Segment Start: EXCERPT TO READ

After reuniting with Ryan, Cassie decides to invite her ex-friend from school, Madison (Alison Brie), to drinks at a hotel restaurant. After getting Madison drunk, Cassie confronts her about Nina’s rape, which Madison did not initially believe happened. “I mean, it’s crying wolf,” Madison tells Cassie. “When you get that drunk, things happen.” We then discover that Cassie has paid a male hotel employee to bring Madison to a room, leading Madison to conclude the next morning that she had possibly been raped, too.
Poet, author, and activist Audre Lorde once famously wrote: “The master’s tools will never dismantle the master’s house. They may allow us temporarily to beat him at his own game, but they will never enable us to bring about genuine change. And this fact is only threatening to those women who still define the master’s house as their only source of support.”

Segment End: EXCERPT TO READ
Segment Start: PROVIDED INFORMATION

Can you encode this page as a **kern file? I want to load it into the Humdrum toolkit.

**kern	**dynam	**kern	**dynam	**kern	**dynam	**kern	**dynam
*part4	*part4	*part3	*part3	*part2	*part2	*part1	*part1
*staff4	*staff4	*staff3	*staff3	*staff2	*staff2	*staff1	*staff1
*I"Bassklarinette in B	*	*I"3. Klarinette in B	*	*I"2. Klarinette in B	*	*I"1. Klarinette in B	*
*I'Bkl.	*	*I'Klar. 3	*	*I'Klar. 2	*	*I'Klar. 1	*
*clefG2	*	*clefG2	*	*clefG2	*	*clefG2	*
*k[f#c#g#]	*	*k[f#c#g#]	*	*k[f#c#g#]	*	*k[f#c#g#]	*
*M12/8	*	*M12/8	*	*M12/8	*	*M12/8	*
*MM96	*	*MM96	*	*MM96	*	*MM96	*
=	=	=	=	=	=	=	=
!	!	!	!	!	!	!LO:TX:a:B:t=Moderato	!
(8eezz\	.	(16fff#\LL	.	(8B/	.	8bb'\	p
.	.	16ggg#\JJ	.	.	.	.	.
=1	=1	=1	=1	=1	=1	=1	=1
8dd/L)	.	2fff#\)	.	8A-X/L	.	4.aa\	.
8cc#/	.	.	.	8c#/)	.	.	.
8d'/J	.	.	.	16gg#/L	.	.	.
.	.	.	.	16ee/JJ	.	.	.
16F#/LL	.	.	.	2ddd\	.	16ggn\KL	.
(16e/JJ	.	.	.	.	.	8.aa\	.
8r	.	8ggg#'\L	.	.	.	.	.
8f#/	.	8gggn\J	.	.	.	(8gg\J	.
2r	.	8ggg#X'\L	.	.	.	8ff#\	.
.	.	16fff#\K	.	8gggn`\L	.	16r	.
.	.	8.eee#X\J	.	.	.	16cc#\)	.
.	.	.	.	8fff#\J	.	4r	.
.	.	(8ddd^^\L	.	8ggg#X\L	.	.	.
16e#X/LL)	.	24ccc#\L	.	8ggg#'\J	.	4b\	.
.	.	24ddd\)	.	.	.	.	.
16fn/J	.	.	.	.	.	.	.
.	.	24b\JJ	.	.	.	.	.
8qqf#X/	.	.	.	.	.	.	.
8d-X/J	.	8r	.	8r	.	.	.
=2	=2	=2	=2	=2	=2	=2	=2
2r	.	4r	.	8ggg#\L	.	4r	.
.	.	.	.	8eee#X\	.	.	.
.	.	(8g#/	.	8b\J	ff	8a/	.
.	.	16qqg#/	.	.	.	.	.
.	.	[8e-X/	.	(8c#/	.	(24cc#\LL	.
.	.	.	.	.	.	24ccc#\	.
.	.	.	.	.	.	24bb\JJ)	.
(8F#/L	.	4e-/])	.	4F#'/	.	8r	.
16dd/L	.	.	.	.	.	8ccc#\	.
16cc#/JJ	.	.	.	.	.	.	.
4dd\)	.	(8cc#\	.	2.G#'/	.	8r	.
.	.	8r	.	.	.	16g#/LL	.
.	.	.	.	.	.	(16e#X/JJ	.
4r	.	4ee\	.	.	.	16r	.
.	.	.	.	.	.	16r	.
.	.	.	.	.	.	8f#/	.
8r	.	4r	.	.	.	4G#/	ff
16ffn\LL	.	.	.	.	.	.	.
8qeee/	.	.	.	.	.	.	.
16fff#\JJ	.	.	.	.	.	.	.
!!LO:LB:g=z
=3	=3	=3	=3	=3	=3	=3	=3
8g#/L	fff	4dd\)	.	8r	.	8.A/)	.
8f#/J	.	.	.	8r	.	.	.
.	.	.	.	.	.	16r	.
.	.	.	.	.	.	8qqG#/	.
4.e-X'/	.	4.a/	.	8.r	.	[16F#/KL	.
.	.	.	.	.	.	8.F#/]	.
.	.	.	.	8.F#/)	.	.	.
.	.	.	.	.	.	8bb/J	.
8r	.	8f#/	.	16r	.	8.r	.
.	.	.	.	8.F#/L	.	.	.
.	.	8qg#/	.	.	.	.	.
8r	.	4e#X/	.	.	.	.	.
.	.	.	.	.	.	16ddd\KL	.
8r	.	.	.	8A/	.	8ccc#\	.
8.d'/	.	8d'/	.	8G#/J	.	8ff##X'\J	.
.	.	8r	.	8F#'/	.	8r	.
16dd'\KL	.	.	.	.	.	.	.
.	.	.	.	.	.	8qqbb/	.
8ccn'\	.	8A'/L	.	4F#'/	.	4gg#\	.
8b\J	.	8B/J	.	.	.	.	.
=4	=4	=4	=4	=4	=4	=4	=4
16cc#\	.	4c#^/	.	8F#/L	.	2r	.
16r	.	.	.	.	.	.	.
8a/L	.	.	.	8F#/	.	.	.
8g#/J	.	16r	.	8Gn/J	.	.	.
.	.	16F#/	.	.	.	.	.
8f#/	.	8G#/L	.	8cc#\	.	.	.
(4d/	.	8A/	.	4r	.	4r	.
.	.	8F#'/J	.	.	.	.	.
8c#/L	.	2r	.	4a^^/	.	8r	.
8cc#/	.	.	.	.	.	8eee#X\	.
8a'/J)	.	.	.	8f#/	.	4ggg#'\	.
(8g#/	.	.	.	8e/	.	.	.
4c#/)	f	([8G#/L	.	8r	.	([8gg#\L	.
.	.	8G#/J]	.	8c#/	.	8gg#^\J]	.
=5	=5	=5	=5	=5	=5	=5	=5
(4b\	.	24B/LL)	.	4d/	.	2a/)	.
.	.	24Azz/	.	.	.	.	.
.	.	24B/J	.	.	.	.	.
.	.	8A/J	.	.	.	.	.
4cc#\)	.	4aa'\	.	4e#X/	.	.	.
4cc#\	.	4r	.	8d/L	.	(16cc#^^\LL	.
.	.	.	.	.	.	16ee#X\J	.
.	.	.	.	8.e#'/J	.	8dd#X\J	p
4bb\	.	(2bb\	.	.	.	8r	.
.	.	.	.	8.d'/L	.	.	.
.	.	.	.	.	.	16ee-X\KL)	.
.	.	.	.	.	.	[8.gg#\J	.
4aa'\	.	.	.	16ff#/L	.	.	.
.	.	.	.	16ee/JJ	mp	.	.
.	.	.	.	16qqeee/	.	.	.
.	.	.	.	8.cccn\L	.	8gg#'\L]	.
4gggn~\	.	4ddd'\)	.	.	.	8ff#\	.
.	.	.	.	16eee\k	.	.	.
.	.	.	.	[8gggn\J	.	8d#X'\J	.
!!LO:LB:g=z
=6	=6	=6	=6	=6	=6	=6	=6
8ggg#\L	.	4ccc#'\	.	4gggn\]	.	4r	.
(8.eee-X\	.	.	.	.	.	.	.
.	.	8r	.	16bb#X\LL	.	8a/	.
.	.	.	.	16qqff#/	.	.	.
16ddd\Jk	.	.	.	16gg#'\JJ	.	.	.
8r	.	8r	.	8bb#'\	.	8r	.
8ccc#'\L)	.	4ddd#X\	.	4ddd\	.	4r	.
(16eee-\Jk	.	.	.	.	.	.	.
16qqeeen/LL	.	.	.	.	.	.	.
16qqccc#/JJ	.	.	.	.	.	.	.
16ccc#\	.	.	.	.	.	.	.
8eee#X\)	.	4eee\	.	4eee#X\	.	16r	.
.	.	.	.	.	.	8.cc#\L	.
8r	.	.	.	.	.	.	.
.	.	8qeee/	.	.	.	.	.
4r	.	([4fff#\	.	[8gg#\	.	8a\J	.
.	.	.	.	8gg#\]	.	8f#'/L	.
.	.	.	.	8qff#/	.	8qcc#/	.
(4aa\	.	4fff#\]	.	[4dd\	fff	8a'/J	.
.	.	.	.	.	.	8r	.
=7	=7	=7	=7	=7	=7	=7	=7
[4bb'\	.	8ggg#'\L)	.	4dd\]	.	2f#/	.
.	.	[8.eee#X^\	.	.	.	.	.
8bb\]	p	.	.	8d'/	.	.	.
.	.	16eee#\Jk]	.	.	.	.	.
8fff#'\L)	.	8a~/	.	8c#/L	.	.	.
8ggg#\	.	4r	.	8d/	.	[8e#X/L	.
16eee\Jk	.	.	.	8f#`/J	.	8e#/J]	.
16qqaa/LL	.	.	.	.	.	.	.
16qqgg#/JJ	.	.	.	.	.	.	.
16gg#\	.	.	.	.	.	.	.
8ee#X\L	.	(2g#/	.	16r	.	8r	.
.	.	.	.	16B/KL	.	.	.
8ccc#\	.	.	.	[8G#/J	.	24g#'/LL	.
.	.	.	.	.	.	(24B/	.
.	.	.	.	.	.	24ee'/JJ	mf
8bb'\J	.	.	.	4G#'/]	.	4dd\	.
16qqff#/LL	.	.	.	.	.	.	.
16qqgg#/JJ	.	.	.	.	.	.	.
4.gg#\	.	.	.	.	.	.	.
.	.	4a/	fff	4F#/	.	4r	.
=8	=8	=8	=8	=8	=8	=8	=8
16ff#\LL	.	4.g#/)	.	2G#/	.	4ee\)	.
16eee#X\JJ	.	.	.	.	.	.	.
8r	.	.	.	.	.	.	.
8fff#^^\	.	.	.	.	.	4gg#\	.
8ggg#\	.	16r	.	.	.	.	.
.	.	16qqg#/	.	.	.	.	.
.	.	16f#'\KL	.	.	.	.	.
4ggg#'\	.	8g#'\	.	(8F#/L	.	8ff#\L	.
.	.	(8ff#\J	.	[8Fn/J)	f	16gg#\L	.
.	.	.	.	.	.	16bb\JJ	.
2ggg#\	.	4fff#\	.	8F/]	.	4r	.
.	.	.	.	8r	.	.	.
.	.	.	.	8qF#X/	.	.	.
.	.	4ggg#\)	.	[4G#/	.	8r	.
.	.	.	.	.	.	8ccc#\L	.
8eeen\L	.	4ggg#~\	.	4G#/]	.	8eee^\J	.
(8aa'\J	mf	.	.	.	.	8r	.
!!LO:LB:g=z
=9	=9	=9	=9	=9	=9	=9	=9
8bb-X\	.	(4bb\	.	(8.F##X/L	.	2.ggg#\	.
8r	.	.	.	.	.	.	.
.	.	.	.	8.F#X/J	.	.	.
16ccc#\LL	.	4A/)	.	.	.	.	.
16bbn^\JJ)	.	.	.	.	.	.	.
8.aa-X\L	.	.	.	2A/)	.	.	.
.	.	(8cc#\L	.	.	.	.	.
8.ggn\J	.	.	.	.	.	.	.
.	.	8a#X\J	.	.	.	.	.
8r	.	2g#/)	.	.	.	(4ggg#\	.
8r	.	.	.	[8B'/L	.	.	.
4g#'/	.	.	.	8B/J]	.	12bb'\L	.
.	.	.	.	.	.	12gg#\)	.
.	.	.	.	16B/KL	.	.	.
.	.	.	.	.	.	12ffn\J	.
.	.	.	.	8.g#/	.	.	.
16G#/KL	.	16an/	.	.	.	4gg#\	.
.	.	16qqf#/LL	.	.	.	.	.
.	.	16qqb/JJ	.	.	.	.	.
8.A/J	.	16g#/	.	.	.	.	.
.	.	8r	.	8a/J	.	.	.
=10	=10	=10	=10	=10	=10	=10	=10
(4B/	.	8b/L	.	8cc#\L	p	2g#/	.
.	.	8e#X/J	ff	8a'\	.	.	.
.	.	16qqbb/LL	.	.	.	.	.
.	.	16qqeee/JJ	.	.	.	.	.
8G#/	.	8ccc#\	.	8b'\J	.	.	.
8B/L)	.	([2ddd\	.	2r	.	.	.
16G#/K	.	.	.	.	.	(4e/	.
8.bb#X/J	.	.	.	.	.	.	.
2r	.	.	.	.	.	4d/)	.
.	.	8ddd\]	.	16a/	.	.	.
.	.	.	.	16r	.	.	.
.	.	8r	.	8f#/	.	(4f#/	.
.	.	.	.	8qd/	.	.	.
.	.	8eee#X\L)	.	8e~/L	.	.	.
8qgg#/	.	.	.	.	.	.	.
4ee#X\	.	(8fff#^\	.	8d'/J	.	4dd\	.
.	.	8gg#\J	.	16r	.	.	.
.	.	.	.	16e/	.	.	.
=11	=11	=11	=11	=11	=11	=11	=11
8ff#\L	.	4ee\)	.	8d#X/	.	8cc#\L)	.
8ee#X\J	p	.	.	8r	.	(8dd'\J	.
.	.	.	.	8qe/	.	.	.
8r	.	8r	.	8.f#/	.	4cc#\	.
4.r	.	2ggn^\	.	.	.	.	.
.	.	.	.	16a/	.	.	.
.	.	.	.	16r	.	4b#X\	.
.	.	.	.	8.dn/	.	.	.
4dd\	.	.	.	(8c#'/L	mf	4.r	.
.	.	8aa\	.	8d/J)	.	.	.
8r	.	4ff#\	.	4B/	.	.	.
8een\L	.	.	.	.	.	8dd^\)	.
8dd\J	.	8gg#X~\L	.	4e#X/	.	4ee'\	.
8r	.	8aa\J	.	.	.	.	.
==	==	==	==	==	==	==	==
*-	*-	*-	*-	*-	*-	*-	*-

Segment End: PROVIDED INFORMATION

— YOUR TASKS —
A – For each statement, say whether it agrees with the excerpt about Cassie and Madison, giving yes or no and quoting the words that decide it: (i) At first, Madison did not believe that Nina's rape had happened. (ii) Cassie meets Madison for drinks at a bar near their old school. (iii) Audre Lorde is described as a poet, author, and activist.
B – Write the next part of the excerpt about Cassie, Madison, and Audre Lorde's words, picking up after its final sentence.
The stored data entries can be set aside.

— EXERCISE ANSWERS —
A –
(i) Yes: "which Madison did not initially believe happened"
(ii) No: "to drinks at a hotel restaurant"
(iii) Yes: "Poet, author, and activist Audre Lorde"

B –
If Promising Young Woman is intended to be a gesture towards circumventing rape culture, then our protagonist cannot effectively do so by playing into the very methods that endanger women on a daily basis.
In the film’s final act — fueled by the rage of discovering that Ryan had, in fact, witnessed Nina’s rape and did nothing to stop it — Cassie ventures to Al’s bachelor party in a remote cabin, posing as a stripper. Clad in a cotton candy wig and racy doctor getup, the disguised Cassie drugs all the party’s attendees and coaxes Al upstairs to the bedroom. Bound to the bedframe with fuzzy handcuffs, Al suddenly recognizes Cassie from school and realizes her violent intentions with him. Before Cassie can hurt Al, however, he bursts free from the handcuffs and suffocates her with a pillow until she dies beneath him.
One of the overarching issues of Promising Young Woman is that we never see the violence Cassie enacts on her male victims. We can make assumptions about whether or not she hurts them, but the only violent moment shown in the film is when Cassie is murdered. If this is the “rape revenge” film it’s been marketed as, why is the only violence shown explicitly that of a rapist? Even more upsetting is the underlying implication that the most effective way for a woman to have her story of assault heard is to die.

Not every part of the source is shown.